In the data below, find each line carrying the string "yang" and copy it out.

**Supplied material:**
- - -
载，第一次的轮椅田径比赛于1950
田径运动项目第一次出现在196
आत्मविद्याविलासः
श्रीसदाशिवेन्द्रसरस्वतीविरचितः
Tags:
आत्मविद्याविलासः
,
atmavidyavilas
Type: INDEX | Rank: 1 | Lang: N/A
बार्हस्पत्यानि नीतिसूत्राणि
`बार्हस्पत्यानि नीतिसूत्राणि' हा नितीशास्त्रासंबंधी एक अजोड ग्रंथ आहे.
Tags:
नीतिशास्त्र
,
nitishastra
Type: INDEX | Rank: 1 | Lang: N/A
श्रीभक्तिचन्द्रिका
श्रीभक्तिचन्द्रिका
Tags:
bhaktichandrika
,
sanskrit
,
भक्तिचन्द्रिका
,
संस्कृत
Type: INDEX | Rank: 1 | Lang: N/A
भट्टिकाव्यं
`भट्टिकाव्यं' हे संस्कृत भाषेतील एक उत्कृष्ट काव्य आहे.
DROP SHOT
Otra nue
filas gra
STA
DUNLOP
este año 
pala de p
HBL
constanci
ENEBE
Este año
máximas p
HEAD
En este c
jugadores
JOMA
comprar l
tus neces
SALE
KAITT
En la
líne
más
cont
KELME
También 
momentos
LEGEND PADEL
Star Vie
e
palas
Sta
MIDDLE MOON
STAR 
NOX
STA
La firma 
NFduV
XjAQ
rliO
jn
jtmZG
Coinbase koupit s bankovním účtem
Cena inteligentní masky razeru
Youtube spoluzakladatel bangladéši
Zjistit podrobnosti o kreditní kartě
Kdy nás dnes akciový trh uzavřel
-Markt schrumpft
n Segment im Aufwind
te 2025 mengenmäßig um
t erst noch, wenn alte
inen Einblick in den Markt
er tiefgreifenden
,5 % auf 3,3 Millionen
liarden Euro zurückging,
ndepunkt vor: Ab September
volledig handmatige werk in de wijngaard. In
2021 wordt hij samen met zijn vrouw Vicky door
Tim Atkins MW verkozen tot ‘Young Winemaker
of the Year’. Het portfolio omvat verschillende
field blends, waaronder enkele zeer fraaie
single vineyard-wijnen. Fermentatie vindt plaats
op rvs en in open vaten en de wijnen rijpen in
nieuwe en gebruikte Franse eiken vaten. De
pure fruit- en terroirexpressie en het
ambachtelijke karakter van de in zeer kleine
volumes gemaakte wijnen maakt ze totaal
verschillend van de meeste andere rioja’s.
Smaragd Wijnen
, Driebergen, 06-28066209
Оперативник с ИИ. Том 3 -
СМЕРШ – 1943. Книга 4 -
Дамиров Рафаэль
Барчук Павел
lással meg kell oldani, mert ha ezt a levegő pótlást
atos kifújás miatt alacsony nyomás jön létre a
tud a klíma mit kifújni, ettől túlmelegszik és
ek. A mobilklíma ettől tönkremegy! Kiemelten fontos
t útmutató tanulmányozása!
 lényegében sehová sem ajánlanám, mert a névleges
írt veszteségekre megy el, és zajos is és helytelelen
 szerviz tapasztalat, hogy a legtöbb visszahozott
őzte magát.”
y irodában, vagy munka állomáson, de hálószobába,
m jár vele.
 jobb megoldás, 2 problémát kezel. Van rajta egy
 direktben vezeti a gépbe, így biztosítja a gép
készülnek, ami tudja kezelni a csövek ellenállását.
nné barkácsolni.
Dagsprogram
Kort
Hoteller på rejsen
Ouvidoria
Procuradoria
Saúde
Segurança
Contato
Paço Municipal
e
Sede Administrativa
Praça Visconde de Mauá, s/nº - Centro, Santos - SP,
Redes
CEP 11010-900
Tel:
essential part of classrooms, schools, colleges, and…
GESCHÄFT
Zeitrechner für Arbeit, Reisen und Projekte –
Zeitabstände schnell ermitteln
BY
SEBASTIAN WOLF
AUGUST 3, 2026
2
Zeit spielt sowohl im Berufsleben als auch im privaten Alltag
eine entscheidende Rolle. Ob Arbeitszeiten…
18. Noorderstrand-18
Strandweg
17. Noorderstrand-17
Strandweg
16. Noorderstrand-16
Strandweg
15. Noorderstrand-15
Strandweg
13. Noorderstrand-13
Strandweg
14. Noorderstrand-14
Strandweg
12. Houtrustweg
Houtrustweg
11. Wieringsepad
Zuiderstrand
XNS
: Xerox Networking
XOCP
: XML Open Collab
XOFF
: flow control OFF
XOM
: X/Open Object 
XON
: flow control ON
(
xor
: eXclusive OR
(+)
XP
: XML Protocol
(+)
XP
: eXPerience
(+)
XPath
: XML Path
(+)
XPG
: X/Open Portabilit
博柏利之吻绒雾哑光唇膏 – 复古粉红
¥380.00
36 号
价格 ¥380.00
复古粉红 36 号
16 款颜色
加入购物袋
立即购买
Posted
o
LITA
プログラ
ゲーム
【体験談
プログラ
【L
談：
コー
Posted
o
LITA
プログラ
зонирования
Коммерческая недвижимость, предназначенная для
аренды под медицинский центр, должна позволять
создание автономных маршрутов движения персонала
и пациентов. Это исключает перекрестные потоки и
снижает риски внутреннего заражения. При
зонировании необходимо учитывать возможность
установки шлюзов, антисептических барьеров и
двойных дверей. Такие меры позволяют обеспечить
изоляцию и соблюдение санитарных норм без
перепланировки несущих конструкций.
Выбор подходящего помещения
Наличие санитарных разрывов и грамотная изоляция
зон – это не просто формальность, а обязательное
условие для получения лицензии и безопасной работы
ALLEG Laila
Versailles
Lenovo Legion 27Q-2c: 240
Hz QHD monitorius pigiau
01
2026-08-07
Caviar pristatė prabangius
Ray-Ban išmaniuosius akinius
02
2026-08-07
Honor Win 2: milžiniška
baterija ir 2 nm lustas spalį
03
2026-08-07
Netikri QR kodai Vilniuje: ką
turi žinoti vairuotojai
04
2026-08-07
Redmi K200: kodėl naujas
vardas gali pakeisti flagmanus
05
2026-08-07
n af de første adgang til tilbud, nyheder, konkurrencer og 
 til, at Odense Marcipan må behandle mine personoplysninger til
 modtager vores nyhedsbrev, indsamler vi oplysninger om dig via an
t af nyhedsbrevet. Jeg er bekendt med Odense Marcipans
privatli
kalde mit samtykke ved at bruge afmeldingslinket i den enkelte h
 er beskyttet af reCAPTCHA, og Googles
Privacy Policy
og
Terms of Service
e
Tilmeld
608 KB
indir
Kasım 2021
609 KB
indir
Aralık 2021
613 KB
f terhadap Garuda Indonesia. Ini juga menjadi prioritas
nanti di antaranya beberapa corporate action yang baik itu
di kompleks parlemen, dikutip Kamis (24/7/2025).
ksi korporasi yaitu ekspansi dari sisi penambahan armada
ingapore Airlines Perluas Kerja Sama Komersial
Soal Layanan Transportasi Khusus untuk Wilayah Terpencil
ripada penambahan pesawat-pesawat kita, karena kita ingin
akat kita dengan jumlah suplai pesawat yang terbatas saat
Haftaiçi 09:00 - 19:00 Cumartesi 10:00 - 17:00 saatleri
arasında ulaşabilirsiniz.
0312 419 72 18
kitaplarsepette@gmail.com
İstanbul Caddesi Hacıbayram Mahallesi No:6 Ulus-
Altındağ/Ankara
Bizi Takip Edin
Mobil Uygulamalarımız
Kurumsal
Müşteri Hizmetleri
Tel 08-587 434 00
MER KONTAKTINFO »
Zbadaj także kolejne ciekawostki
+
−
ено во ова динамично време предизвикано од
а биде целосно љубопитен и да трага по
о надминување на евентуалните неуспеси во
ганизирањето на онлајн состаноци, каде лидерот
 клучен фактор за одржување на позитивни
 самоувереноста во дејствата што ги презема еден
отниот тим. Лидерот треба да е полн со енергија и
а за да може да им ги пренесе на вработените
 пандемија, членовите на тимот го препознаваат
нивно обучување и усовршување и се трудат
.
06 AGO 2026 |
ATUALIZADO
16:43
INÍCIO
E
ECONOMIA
- - -
**Solution for this exercise:**
nanti di antaranya beberapa corporate action yang baik itu
akat kita dengan jumlah suplai pesawat yang terbatas saat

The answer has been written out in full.